Sets and Associative Arrays

Data structures can act as containers, keeping track of many elements at once. Allowing the ability to perform actions on any element within the data structure requires an efficient implementation. Below, we discuss two prevalent examples of such data structures: sets and associative arrays.

Sets

Sets are data structures that implement operations from their mathematical definition: they contain unique elements in no particular order. The following are routines common to set implementations.

  • insert(a)

    Inserts element a into the set.

  • has(a)

    Returns True if the set contains a, and False otherwise.

  • remove(a)

    Removes element a from the set.

  • union(A,B)

    Returns a set that contains elements either in set A or set B.

  • intersection(A,B)

    Returns a set that contains elements in both set A and set B.

  • set_minus(A,B)

    Returns a set that contains elements in set A that are not in set B.

Binary search tree implementation

If there is an ordering among elements, then one of the best implementations for a set is a binary tree. This means that insert, has and remove would all take \(O(\log n)\) time, which is very efficient (typically, it is difficult for one of these operations to be performed in constant time without having another require linear time).

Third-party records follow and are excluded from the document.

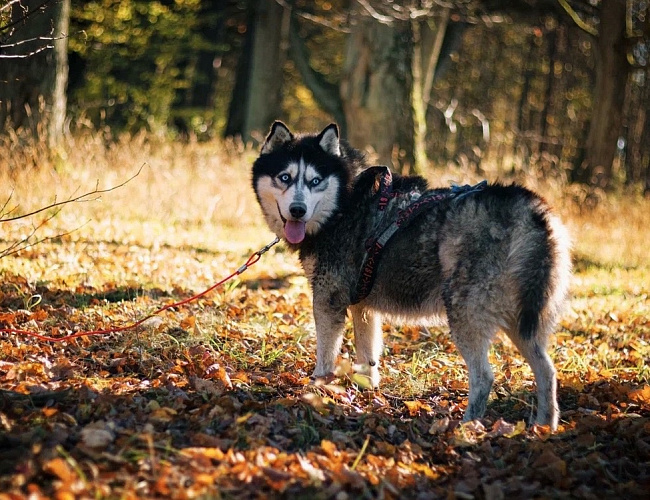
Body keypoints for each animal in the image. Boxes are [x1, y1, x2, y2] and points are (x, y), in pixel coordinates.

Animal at [251, 121, 568, 430]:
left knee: (484, 376)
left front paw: (316, 390)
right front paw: (366, 393)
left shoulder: (328, 301)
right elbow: (368, 357)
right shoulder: (363, 307)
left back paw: (466, 428)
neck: (345, 203)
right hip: (522, 322)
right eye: (285, 177)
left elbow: (325, 357)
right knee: (548, 371)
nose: (297, 210)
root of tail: (533, 210)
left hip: (466, 314)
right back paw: (543, 427)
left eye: (315, 181)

The last three functions are operations performed on sets themselves. Because binary trees can be merged in an efficient manner, these operations can be done very efficiently. For example, it is relatively simple to generate an ordered array of elements in the union by performing a merge operation on the in-order tree traversals of both trees. From there, initializing a new binary search tree from a sorted array takes linear time. All three operations can be done in \(O(m+n)\) time using a similar technique, where \(m\) and \(n\) indicate the sizes of the two sets.

Associative arrays

Sometimes, there are elements that are expressed as key-value pairs. A key is a unique identifier for the element. If the elements being added are complex objects, the key is used to search for the element inside a container data structure. This is the premise behind associative arrays. The following are the operations that an associative array would efficiently perform.

  • insert(key,val)

    Inserts an element using key as a key and val as the implicit value.

  • get(key)

    Returns the value associated with key. Throws an exception if there is no key-value pair in the associative array.

  • remove(key)

    Removes the associated key-value pair from the associative array. Throws an exception if no such pair exists.

Hash table implementation

One of the most common ways to implement this is by using a hash table. Some hash function so that keys are mapped to integers called table indices. Usually, the domain of possible keys is larger than the range of possible indices, so there would be entire sets of keys that would map to the same index. The index corresponds to some location in memory with a smaller dynamic array.

Suppose we want to store the key-value pair ('Steele','red'). We find the correct index by evaluating hash_function('Steele'), and then append the key-value pair to the end of the smaller array. The functions get('Steele') and remove('Steele') would work in a similar way.

Analyzing the complexity of this implementation requires some nuance. At the end of the day, we are performing search and remove operations on an unordered array, which takes a linear amount of time with respect to its size. However, the goal is to choose a hash function so that these hash collisions are minimal, making the smaller arrays sufficiently small. In the worst-case scenario, the added key-value pairs have keys that all map to the same index. Therefore, the worst case scenario has get(key) and remove(key) taking \(O(n)\) time.

But this is a pessimistic analysis. The hash functions are strategically chosen to minimize the likelihood of this occurrence. In the average-case scenario, the lengths of the smaller arrays are independent of the total number of key-value pairs in the hash table. Therefore, in an average-case setting, all of the desired operations take \(O(1)\) time.

Binary search tree implementation

If the keys can be ordered, another approach is to use a self-balancing binary search tree. There, each key-value pair would be a node in the tree. The worst-case scenario analysis indicates that all three desired operations would take \(O(\log n)\) time (this is true for the average-case scenario as well).